Avec pancartes sur lesquelles on pouvait lire entre autres: ‘’ Non à la professionnalisation de la mendicité’’, ‘’ Non à l’utilisation des enfants dans la mendicité’’, ‘’ Non à la discrimination des enfants démunis’’, des membres de cette association ont à travers ces slogans interpellé les autorités compétentes sur le phénomène grandissant de la mendicité dans notre société.
« Nous voyons souvent nos proches et nos parents utiliser nos frères et sœurs dans la rue, nous voulons lutter contre ce fléau qui consiste à utiliser les enfants dans la rue (…) Nous voulons l’initiative gouvernementale ou institutionnelle pour que nous puissions nous donner les mains afin de lutter contre ce fléau qui gangrène notre société. Avoir un partenariat avec l’État pour pouvoir sensibiliser les personnes concernées de Conakry jusqu’à l’intérieur de pays », déclare Moussa Keita, Président de cette jeune association.
Avant ce sit-in devant ce département, plusieurs autres démarches avaient été menées par ces jumeaux toujours dans le cadre de la sensibilisation mais qu’elles n’avaient malheureusement pas porté fruit dû au contexte politique depuis septembre. Aujourd’hui, l’AJJG souhaite:
« Nous voulons que l’État construise un centre d’accueil public ou on pourra réunir tous les orphelinats de Guinée, où les enfants démunis pourront bénéficier de l’éducation, la santé mais aussi et surtout, où les parents de ces enfants pauvres pourront aussi bénéficier d’une insertion sociale à travers les activités génératrices de revenues qui seront crées ».
Pour sa part, la vice-présidente annonce déjà que l’association ne baissera pas le bras tant que sa structure n’obtienne pas satisfaction.
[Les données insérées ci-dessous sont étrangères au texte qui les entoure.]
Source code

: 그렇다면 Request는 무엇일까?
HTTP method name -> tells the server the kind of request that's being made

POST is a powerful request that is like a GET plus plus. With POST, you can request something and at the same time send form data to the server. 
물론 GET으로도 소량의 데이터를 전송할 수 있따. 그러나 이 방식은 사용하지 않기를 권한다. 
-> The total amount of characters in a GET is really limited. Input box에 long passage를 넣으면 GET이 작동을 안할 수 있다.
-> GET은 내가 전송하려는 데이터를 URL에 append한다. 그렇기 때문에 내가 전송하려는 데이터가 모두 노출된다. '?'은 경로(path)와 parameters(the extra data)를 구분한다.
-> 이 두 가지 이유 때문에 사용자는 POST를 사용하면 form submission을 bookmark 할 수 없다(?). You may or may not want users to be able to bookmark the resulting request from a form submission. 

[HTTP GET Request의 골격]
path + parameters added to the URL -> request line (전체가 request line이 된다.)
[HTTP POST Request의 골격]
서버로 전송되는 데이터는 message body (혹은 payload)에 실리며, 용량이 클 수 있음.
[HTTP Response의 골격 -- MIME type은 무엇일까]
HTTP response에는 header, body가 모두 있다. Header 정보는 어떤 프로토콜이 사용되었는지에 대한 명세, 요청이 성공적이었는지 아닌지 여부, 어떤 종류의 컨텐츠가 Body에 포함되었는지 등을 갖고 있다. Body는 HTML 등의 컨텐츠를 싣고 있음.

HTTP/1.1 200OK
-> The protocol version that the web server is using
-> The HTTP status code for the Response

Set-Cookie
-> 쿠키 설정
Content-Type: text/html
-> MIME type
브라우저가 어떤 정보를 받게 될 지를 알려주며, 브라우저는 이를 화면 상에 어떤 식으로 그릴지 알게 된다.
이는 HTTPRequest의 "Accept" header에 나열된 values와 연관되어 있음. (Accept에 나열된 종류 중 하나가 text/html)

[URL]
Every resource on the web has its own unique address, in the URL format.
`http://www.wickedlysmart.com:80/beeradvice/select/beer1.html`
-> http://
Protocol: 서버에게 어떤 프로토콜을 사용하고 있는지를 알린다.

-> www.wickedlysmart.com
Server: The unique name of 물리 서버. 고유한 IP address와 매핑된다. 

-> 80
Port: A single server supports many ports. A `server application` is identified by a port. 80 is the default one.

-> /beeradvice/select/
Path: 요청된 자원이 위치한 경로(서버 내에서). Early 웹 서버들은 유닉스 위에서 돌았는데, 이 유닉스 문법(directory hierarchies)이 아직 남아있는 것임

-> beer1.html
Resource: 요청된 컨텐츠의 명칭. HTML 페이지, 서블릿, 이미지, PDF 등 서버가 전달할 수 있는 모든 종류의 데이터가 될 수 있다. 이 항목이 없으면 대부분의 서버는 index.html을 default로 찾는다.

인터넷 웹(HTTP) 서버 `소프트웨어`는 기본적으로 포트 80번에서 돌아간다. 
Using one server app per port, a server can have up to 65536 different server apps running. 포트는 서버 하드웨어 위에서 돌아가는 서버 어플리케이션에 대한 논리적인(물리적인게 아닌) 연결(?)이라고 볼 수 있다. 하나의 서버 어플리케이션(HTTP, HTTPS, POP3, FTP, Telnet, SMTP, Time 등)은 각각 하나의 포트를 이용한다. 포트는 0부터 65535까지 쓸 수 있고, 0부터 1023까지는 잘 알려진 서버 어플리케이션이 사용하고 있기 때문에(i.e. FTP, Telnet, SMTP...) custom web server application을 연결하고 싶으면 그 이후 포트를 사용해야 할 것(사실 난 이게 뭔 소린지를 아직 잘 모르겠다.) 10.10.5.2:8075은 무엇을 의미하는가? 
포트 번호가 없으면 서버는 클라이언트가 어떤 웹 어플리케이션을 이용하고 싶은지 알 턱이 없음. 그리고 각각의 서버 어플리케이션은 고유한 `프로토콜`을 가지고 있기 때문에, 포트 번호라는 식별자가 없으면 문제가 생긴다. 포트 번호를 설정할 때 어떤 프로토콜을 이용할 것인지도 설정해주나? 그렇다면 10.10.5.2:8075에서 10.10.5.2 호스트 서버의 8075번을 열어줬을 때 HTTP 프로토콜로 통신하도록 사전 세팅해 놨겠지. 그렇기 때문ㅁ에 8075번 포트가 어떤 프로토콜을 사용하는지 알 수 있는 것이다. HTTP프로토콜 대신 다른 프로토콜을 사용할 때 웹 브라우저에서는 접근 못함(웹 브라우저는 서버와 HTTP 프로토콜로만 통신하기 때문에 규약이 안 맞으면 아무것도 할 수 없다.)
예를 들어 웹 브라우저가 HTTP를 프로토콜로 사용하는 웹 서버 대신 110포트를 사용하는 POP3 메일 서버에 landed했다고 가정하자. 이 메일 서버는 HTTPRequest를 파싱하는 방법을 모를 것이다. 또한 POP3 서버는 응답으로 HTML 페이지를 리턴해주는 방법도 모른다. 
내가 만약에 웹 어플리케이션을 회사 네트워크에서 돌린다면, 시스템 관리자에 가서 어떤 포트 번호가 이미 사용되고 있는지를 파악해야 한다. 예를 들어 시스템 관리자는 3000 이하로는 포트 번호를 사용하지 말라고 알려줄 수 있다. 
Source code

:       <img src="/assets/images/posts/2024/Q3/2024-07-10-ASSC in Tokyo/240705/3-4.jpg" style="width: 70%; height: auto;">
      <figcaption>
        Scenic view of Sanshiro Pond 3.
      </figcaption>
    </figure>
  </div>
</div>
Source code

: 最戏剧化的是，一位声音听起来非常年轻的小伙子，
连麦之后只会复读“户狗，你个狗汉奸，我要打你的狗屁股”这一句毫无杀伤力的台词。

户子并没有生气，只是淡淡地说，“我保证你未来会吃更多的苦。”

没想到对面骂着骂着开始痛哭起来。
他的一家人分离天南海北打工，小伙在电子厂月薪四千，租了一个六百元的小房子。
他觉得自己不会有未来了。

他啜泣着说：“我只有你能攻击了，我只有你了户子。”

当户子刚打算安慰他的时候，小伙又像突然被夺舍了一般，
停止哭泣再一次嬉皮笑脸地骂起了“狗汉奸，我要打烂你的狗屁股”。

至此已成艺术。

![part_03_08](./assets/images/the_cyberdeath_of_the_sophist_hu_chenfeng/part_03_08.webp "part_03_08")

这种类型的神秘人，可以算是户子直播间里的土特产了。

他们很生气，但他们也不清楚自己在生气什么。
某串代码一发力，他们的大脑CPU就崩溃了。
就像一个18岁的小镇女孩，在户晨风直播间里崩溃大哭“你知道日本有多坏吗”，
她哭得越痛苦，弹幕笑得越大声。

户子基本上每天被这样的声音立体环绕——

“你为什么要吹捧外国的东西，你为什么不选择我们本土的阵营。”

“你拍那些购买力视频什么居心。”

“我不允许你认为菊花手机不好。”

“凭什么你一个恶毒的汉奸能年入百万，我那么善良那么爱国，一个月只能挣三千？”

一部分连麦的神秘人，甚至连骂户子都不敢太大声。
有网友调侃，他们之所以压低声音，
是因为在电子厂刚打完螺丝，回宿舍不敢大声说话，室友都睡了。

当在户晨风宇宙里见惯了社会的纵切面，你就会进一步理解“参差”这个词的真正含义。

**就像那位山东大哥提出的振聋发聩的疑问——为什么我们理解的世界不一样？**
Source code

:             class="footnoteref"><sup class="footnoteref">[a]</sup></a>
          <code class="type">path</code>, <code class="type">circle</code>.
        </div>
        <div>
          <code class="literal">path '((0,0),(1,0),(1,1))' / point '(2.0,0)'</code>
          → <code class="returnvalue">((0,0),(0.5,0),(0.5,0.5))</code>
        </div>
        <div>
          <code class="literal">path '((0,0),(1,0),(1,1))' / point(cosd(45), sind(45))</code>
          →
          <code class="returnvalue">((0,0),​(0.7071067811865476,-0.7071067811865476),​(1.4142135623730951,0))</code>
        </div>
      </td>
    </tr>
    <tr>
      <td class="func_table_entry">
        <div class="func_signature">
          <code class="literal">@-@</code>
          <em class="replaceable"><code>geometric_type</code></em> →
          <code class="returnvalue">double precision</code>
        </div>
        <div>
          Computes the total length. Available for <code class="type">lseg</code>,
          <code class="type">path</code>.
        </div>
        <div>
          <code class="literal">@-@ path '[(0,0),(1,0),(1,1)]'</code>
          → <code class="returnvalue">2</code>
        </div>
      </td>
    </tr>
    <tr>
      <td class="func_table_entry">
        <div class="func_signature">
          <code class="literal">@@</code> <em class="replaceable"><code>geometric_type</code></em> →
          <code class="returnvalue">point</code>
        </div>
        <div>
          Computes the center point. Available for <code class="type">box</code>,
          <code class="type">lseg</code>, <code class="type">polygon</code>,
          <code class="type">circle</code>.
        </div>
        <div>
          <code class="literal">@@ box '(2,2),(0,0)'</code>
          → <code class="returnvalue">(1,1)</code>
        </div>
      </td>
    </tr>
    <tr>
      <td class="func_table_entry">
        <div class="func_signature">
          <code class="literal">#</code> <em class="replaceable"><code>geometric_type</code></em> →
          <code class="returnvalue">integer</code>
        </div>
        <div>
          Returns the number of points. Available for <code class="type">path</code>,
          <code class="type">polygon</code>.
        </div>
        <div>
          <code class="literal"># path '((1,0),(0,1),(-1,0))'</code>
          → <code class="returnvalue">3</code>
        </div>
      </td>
« Tant qu’on ne se fait pas entendre, on continuera toujours sur la même allure (…) nous luttons, pas seulement que pour les jumeaux, mais plutôt pour tous les enfants qui sont dans la rue en train de mendier. Nos appels iront d’abord aux parents, d’écouter leur cœur parce qu’on ne peut pas mettre ses propres enfants, on leur demande ainsi d’arrêter de le faire. Aux nouvelles autorités de nous associer pour qu’on puisse aider ces enfants », souhaite M’mawa Fofana.